Michigan state legislature shift may impact environmental policy
In January, Michigan Democrats will take control of the state House and Senate in what’s been called a historic power shift, but the new makeup of the legislature may also have impacts on environmental policy.
Environmental policy is not always motivated by partisan affiliations. Issues involving water infrastructure have received bipartisan support in the past, but a blue state legislature may spur more action on environmental initiatives.
Nick Dodge is with the Michigan League of Conservation Voters (MLCV). The MLCV endorsed 69 candidates who recently won seats in the state legislature.

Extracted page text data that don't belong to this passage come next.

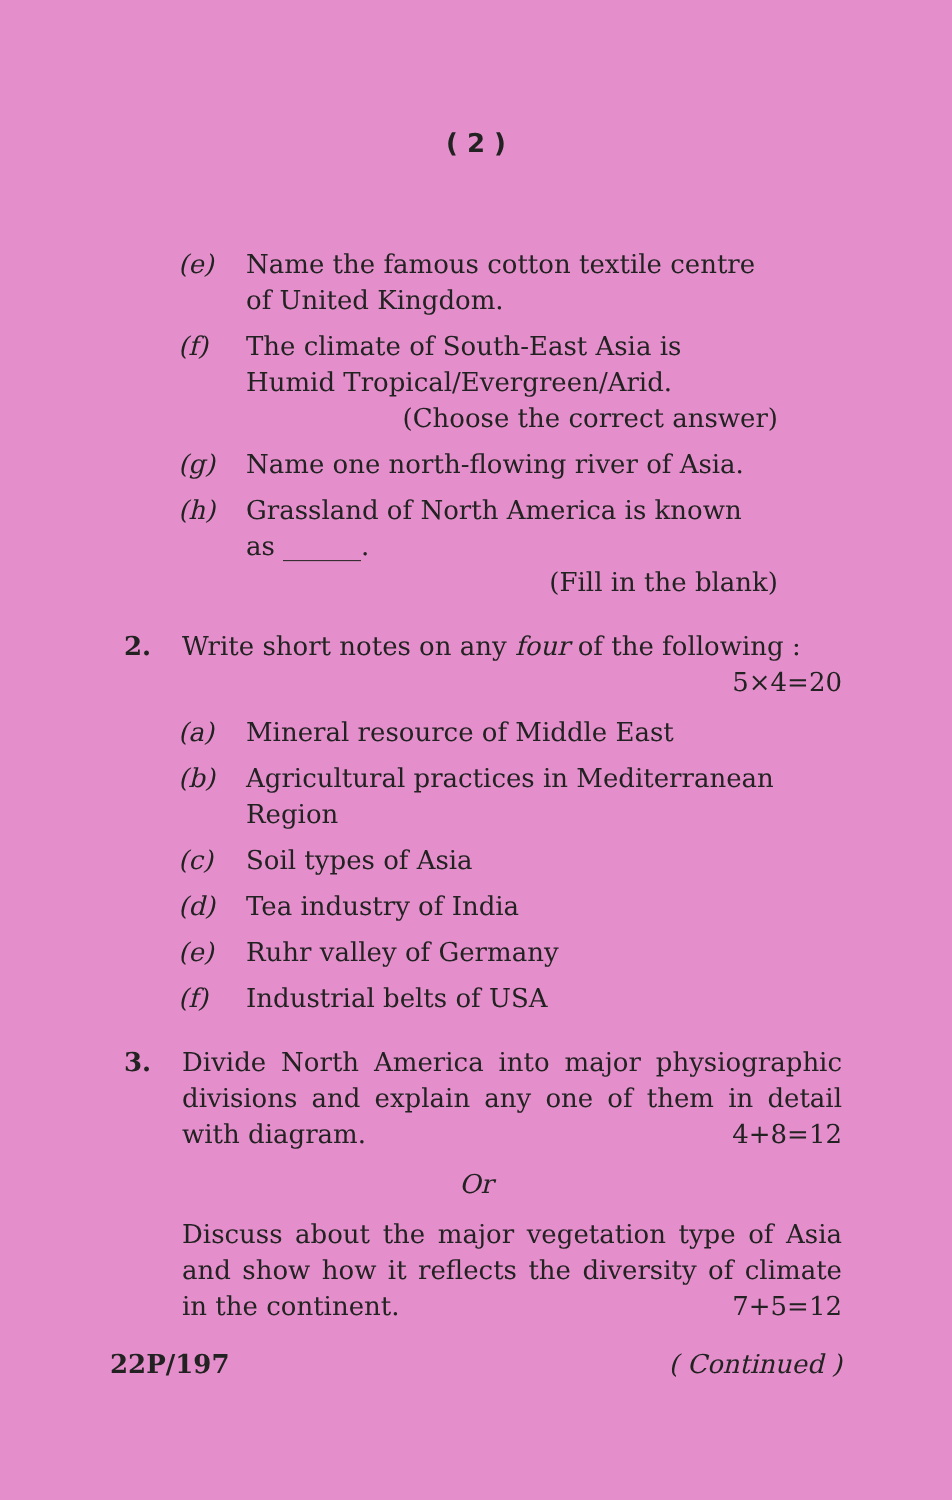( 2 )
(e) Name the famous cotton textile centre of United Kingdom.
(f) The climate of South-East Asia is Humid Tropical/Evergreen/Arid.
(Choose the correct answer)
(g) Name one north-flowing river of Asia.
(h) Grassland of North America is known as ______.
(Fill in the blank)
2. Write short notes on any four of the following : 5×4=20
(a) Mineral resource of Middle East
(b) Agricultural practices in Mediterranean Region
(c) Soil types of Asia
(d) Tea industry of India
(e) Ruhr valley of Germany
(f) Industrial belts of USA
3. Divide North America into major physiographic divisions and explain any one of them in detail with diagram. 4+8=12
Or
Discuss about the major vegetation type of Asia and show how it reflects the diversity of climate in the continent. 7+5=12
22P/197 ( Continued )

Dodge said he’s hopeful these lawmakers can make environmental issues a priority.
“Environmental policy has not been really viewed in the lens that it should be,” Dodge said. “It's about human health, and so I think that this newly elected legislature - and we're going to be working with them on this - will address these issues with that frame.

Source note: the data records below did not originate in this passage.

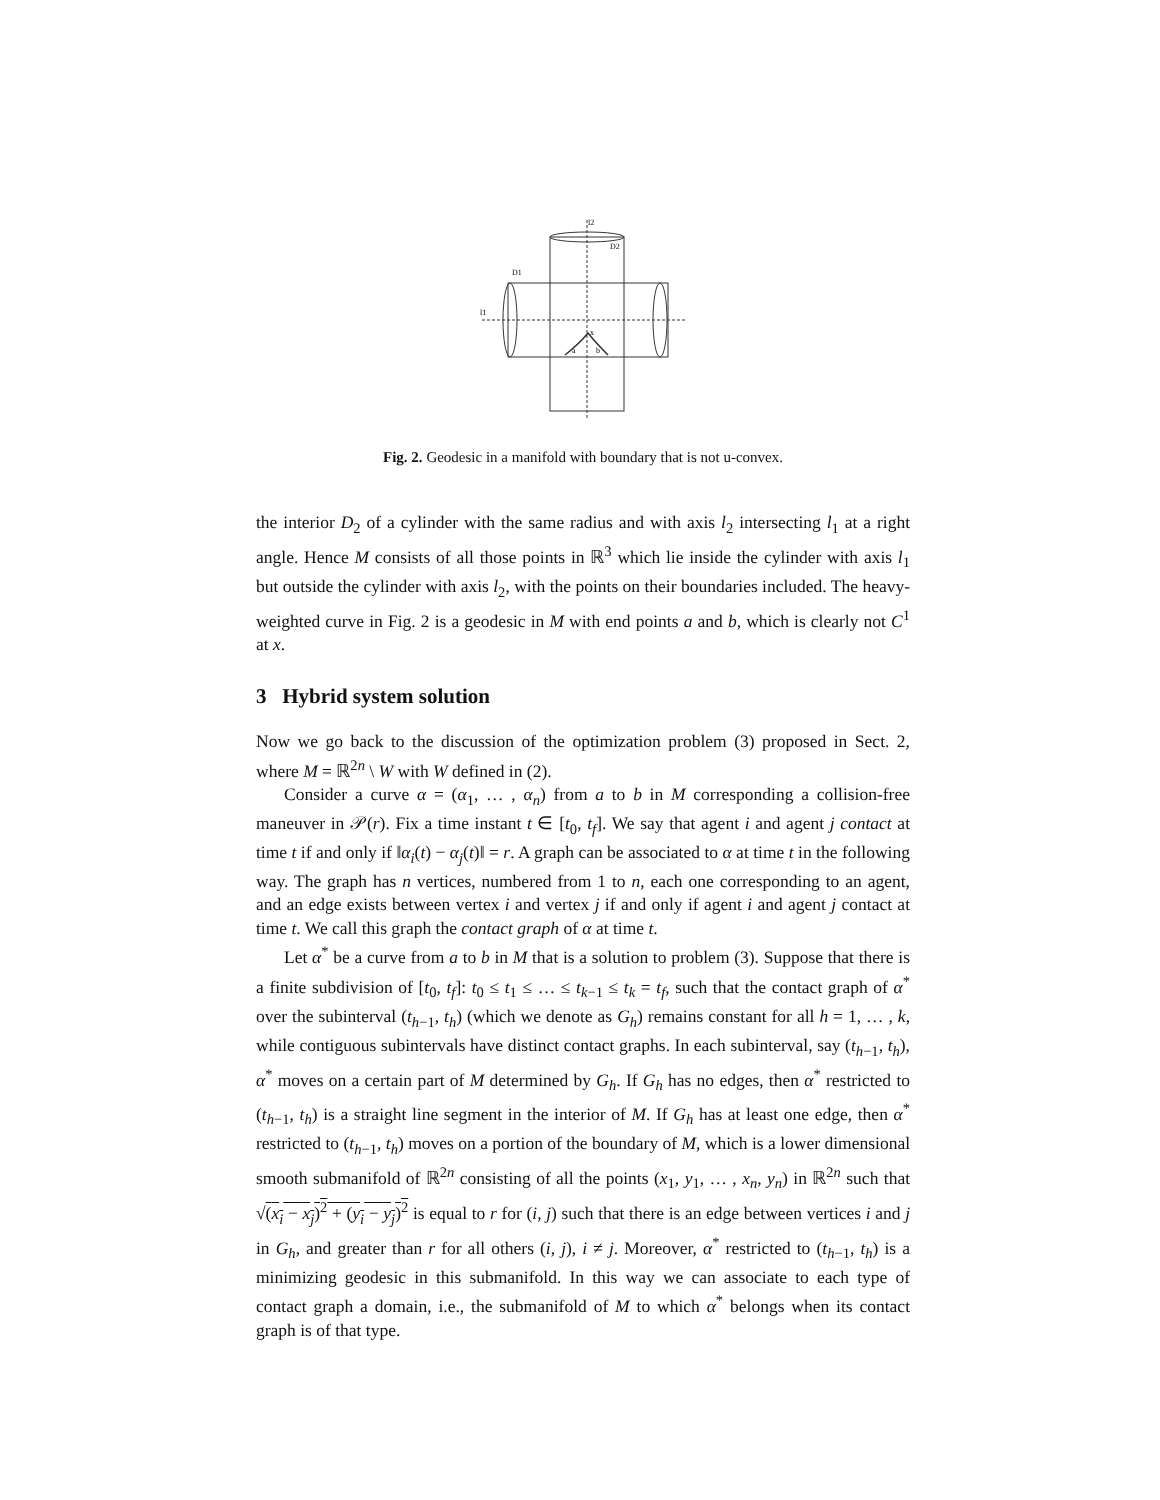l2
D2
D1
l1
x
a
b
Fig. 2. Geodesic in a manifold with boundary that is not u-convex.
the interior D<sub>2</sub> of a cylinder with the same radius and with axis l<sub>2</sub> intersecting l<sub>1</sub> at a right angle. Hence M consists of all those points in ℝ<sup>3</sup> which lie inside the cylinder with axis l<sub>1</sub> but outside the cylinder with axis l<sub>2</sub>, with the points on their boundaries included. The heavy-weighted curve in Fig. 2 is a geodesic in M with end points a and b, which is clearly not C<sup>1</sup> at x.
3 Hybrid system solution
Now we go back to the discussion of the optimization problem (3) proposed in Sect. 2, where M = ℝ<sup>2n</sup> \ W with W defined in (2).
Consider a curve α = (α<sub>1</sub>, … , α<sub>n</sub>) from a to b in M corresponding a collision-free maneuver in 𝒫(r). Fix a time instant t ∈ [t<sub>0</sub>, t<sub>f</sub>]. We say that agent i and agent j contact at time t if and only if ‖α<sub>i</sub>(t) − α<sub>j</sub>(t)‖ = r. A graph can be associated to α at time t in the following way. The graph has n vertices, numbered from 1 to n, each one corresponding to an agent, and an edge exists between vertex i and vertex j if and only if agent i and agent j contact at time t. We call this graph the contact graph of α at time t.
Let α<sup>*</sup> be a curve from a to b in M that is a solution to problem (3). Suppose that there is a finite subdivision of [t<sub>0</sub>, t<sub>f</sub>]: t<sub>0</sub> ≤ t<sub>1</sub> ≤ … ≤ t<sub>k−1</sub> ≤ t<sub>k</sub> = t<sub>f</sub>, such that the contact graph of α<sup>*</sup> over the subinterval (t<sub>h−1</sub>, t<sub>h</sub>) (which we denote as G<sub>h</sub>) remains constant for all h = 1, … , k, while contiguous subintervals have distinct contact graphs. In each subinterval, say (t<sub>h−1</sub>, t<sub>h</sub>), α<sup>*</sup> moves on a certain part of M determined by G<sub>h</sub>. If G<sub>h</sub> has no edges, then α<sup>*</sup> restricted to (t<sub>h−1</sub>, t<sub>h</sub>) is a straight line segment in the interior of M. If G<sub>h</sub> has at least one edge, then α<sup>*</sup> restricted to (t<sub>h−1</sub>, t<sub>h</sub>) moves on a portion of the boundary of M, which is a lower dimensional smooth submanifold of ℝ<sup>2n</sup> consisting of all the points (x<sub>1</sub>, y<sub>1</sub>, … , x<sub>n</sub>, y<sub>n</sub>) in ℝ<sup>2n</sup> such that √(x<sub>i</sub> − x<sub>j</sub>)<sup>2</sup> + (y<sub>i</sub> − y<sub>j</sub>)<sup>2</sup> is equal to r for (i, j) such that there is an edge between vertices i and j in G<sub>h</sub>, and greater than r for all others (i, j), i ≠ j. Moreover, α<sup>*</sup> restricted to (t<sub>h−1</sub>, t<sub>h</sub>) is a minimizing geodesic in this submanifold. In this way we can associate to each type of contact graph a domain, i.e., the submanifold of M to which α<sup>*</sup> belongs when its contact graph is of that type.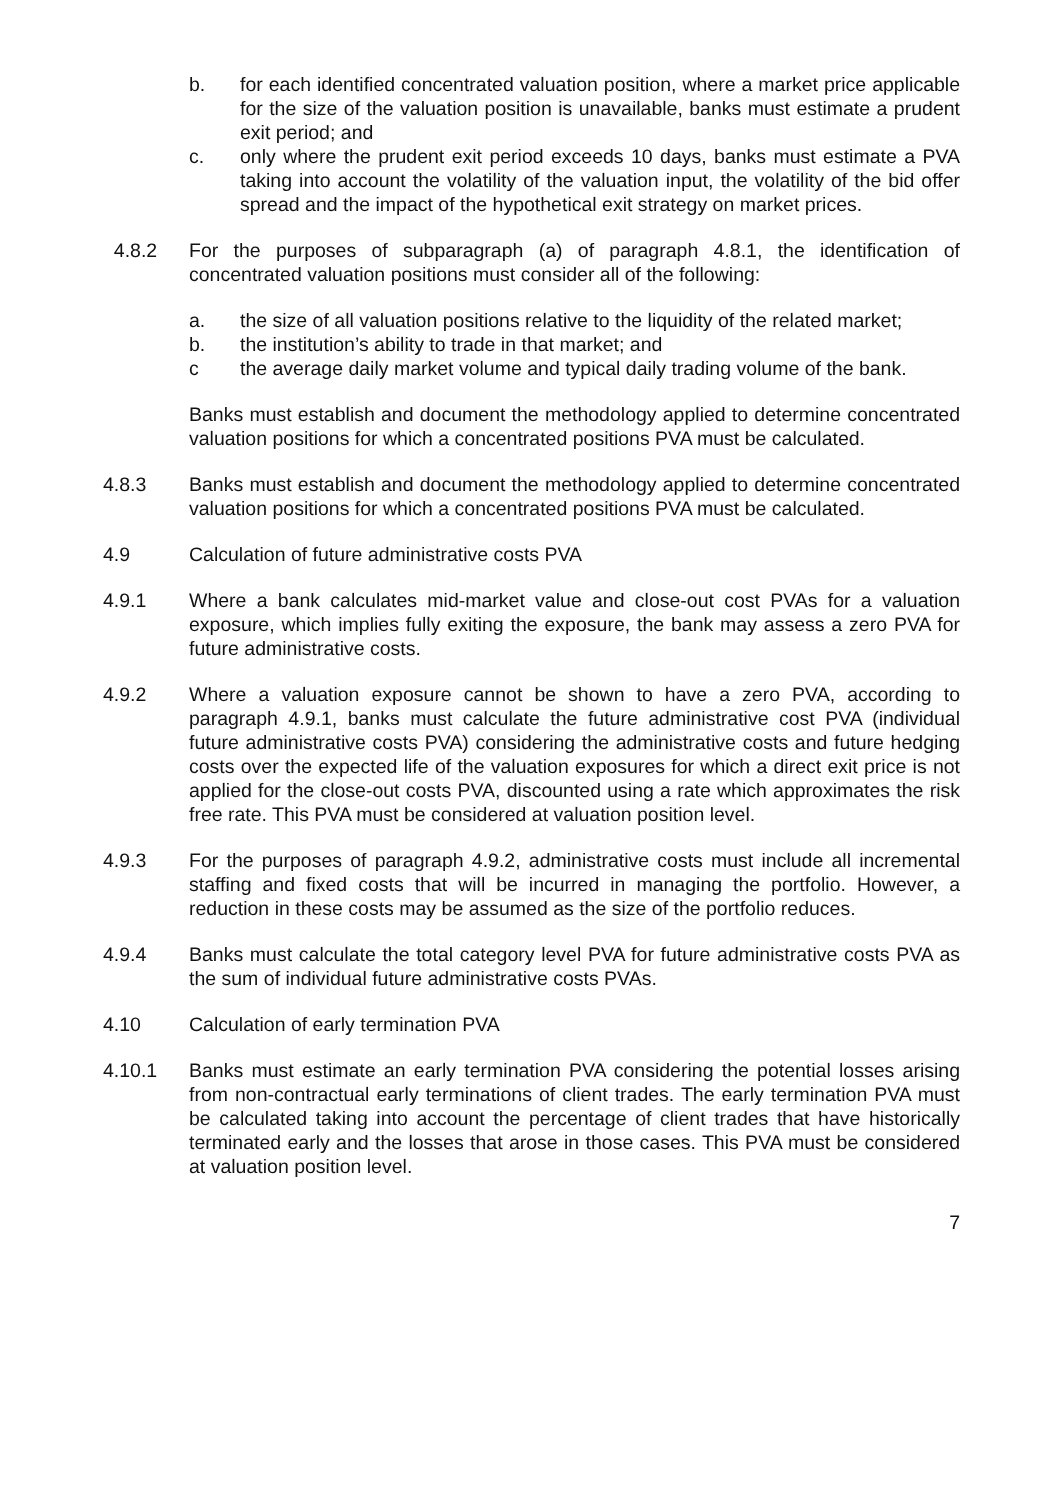b. for each identified concentrated valuation position, where a market price applicable for the size of the valuation position is unavailable, banks must estimate a prudent exit period; and
c. only where the prudent exit period exceeds 10 days, banks must estimate a PVA taking into account the volatility of the valuation input, the volatility of the bid offer spread and the impact of the hypothetical exit strategy on market prices.
4.8.2 For the purposes of subparagraph (a) of paragraph 4.8.1, the identification of concentrated valuation positions must consider all of the following:
a. the size of all valuation positions relative to the liquidity of the related market;
b. the institution’s ability to trade in that market; and
c the average daily market volume and typical daily trading volume of the bank.
Banks must establish and document the methodology applied to determine concentrated valuation positions for which a concentrated positions PVA must be calculated.
4.8.3 Banks must establish and document the methodology applied to determine concentrated valuation positions for which a concentrated positions PVA must be calculated.
4.9 Calculation of future administrative costs PVA
4.9.1 Where a bank calculates mid-market value and close-out cost PVAs for a valuation exposure, which implies fully exiting the exposure, the bank may assess a zero PVA for future administrative costs.
4.9.2 Where a valuation exposure cannot be shown to have a zero PVA, according to paragraph 4.9.1, banks must calculate the future administrative cost PVA (individual future administrative costs PVA) considering the administrative costs and future hedging costs over the expected life of the valuation exposures for which a direct exit price is not applied for the close-out costs PVA, discounted using a rate which approximates the risk free rate. This PVA must be considered at valuation position level.
4.9.3 For the purposes of paragraph 4.9.2, administrative costs must include all incremental staffing and fixed costs that will be incurred in managing the portfolio. However, a reduction in these costs may be assumed as the size of the portfolio reduces.
4.9.4 Banks must calculate the total category level PVA for future administrative costs PVA as the sum of individual future administrative costs PVAs.
4.10 Calculation of early termination PVA
4.10.1 Banks must estimate an early termination PVA considering the potential losses arising from non-contractual early terminations of client trades. The early termination PVA must be calculated taking into account the percentage of client trades that have historically terminated early and the losses that arose in those cases. This PVA must be considered at valuation position level.
7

With the help of federal funding and political will, Dodge said Michigan has an opportunity to address contamination, environmental injustice and climate change through the MI Healthy Climate Plan, as well as strengthen polluter pay laws.
Dodge said environmental policy has not always been a priority with a Republican-majority legislature, but he said voters have shown in this recent election they want lawmakers who are focused on clean drinking water, protecting the Great Lakes and supporting public health initiatives.
“These are issues that are everyday issues for people and issues that go across partisan lines,” Dodge said. “Enacting policies that are protective of our environment and our health [is] good for everyone in Michigan, not just Democrats or Republicans.”